Task details: Down to the last line below, give the listing again exactly.

Task data:
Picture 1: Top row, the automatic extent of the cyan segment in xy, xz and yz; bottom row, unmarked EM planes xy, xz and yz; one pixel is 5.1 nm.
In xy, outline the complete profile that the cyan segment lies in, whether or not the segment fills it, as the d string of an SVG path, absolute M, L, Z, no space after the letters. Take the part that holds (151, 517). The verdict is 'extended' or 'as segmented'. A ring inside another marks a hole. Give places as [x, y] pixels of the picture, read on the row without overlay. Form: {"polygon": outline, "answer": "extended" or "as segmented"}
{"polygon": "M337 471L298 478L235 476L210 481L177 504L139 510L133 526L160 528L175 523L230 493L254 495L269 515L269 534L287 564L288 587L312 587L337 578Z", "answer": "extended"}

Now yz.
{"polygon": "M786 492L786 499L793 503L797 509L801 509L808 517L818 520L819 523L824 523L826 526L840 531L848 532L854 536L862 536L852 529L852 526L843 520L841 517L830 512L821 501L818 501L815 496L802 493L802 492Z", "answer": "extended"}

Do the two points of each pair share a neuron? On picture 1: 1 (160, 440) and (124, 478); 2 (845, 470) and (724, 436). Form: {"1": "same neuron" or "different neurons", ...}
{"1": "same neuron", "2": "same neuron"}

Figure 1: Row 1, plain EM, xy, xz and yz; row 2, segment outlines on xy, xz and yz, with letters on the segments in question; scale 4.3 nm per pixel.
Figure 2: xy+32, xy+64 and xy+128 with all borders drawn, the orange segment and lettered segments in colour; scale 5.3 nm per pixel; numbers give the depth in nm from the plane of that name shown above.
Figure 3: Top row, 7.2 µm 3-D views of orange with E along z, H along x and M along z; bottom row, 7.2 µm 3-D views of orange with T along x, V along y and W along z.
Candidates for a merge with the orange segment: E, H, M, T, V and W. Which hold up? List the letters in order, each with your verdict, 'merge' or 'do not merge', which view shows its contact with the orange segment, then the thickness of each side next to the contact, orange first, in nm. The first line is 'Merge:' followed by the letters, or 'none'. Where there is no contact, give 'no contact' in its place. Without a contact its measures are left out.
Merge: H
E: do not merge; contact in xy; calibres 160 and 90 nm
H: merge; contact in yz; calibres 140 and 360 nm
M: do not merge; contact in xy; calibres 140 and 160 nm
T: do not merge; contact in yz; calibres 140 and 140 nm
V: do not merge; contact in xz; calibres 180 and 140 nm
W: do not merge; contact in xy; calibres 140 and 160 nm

Your solution:
Picture 1: Top row, the automatic extent of the cyan segment in xy, xz and yz; bottom row, unmarked EM planes xy, xz and yz; one pixel is 5.1 nm.
In xy, outline the complete profile that the cyan segment lies in, whether or not the segment fills it, as the d string of an SVG path, absolute M, L, Z, no space after the letters. Take the part that holds (151, 517). The verdict is 'extended' or 'as segmented'. A ring inside another marks a hole. Give places as [x, y] pixels of the picture, read on the row without overlay. Form: {"polygon": outline, "answer": "extended" or "as segmented"}
{"polygon": "M337 471L298 478L235 476L210 481L177 504L139 510L133 526L160 528L175 523L230 493L254 495L269 515L269 534L287 564L288 587L312 587L337 578Z", "answer": "extended"}

Now yz.
{"polygon": "M786 492L786 499L793 503L797 509L801 509L808 517L818 520L819 523L824 523L826 526L840 531L848 532L854 536L862 536L852 529L852 526L843 520L841 517L830 512L821 501L818 501L815 496L802 493L802 492Z", "answer": "extended"}

Do the two points of each pair share a neuron? On picture 1: 1 (160, 440) and (124, 478); 2 (845, 470) and (724, 436). Form: {"1": "same neuron" or "different neurons", ...}
{"1": "same neuron", "2": "same neuron"}

Figure 1: Row 1, plain EM, xy, xz and yz; row 2, segment outlines on xy, xz and yz, with letters on the segments in question; scale 4.3 nm per pixel.
Figure 2: xy+32, xy+64 and xy+128 with all borders drawn, the orange segment and lettered segments in colour; scale 5.3 nm per pixel; numbers give the depth in nm from the plane of that name shown above.
Figure 3: Top row, 7.2 µm 3-D views of orange with E along z, H along x and M along z; bottom row, 7.2 µm 3-D views of orange with T along x, V along y and W along z.
Candidates for a merge with the orange segment: E, H, M, T, V and W. Which hold up? List the letters in order, each with your verdict, 'merge' or 'do not merge', which view shows its contact with the orange segment, then the thickness of each side next to the contact, orange first, in nm. The first line is 'Merge:' followed by the letters, or 'none'. Where there is no contact, give 'no contact' in its place. Without a contact its measures are left out.
Merge: H
E: do not merge; contact in xy; calibres 160 and 90 nm
H: merge; contact in yz; calibres 140 and 360 nm
M: do not merge; contact in xy; calibres 140 and 160 nm
T: do not merge; contact in yz; calibres 140 and 140 nm
V: do not merge; contact in xz; calibres 180 and 140 nm
W: do not merge; contact in xy; calibres 140 and 160 nm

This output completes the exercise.